Blum Holdings Inc. reported third‑quarter 2025 revenue of $4.8 million, a 39% increase from the $3.5 million earned in Q2 2025 and a 117% jump from the $2.1 million recorded in Q1 2025. The growth was driven largely by the integration of recently acquired stores, including the Cookies Redding location and a Santa Clara County outlet, which together contributed an additional $1.2 million in sales and helped offset the modest decline in revenue from the company’s core retail chain.
Despite the revenue surge, the company posted a net loss of $2.559 million and an adjusted EBITDA loss of $1.3 million for the quarter. The loss widened from the $0.6 million adjusted EBITDA loss reported in Q2 2025, reflecting higher SG&A expenses associated with the acquisition integration and ongoing restructuring initiatives. The net loss contrasts sharply with the $7.3 million net income reported in Q2 2024, underscoring the company’s current focus on scaling operations rather than achieving profitability.
On the balance‑sheet side, Blum Holdings reported total liabilities of $52.349 million against assets of $45.081 million, resulting in a stockholders’ deficit of $11.879 million. The deficit highlights the company’s liquidity constraints and the significant debt burden that management must address as it seeks to convert operational gains into cash flow. The company’s disclosure of substantial doubt about its ability to continue as a going concern further emphasizes the urgency of improving its financial footing.
Management emphasized that the recent acquisitions are nearing completion and that the company’s SG&A structure is being scaled to support the expanded footprint. CEO Sabas Carrillo stated that “2026 will be about converting this foundation into cash flow and balance‑sheet strength.” The focus on SG&A scaling reflects a strategic shift toward operational efficiency, while the near‑completion of integration is expected to unlock cost synergies and improve margin stability in the coming year.

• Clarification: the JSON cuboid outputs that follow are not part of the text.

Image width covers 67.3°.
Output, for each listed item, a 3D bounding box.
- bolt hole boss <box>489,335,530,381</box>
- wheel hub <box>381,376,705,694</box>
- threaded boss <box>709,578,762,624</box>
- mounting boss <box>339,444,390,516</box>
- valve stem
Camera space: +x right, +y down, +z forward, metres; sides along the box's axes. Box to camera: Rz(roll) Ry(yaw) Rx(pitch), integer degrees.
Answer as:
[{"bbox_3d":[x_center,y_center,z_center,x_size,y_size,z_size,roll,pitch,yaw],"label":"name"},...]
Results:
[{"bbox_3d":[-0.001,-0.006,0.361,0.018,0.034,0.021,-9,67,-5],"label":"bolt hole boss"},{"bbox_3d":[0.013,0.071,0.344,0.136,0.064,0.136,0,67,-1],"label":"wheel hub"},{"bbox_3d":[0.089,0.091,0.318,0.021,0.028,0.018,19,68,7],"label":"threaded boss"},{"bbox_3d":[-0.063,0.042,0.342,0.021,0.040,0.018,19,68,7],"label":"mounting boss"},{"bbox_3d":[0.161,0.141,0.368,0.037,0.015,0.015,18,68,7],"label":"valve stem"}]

Carrillo also highlighted the ongoing impact of Section 280E tax provisions, which continue to erode profitability for cannabis‑related businesses. The company is monitoring potential reforms and exploring strategies to mitigate the tax burden. While revenue growth is accelerating, the widening losses and liquidity concerns signal that Blum Holdings must navigate significant headwinds before achieving sustainable profitability. The company’s outlook for 2026 signals confidence in its operational foundation but also underscores the need for disciplined cost management and effective tax planning.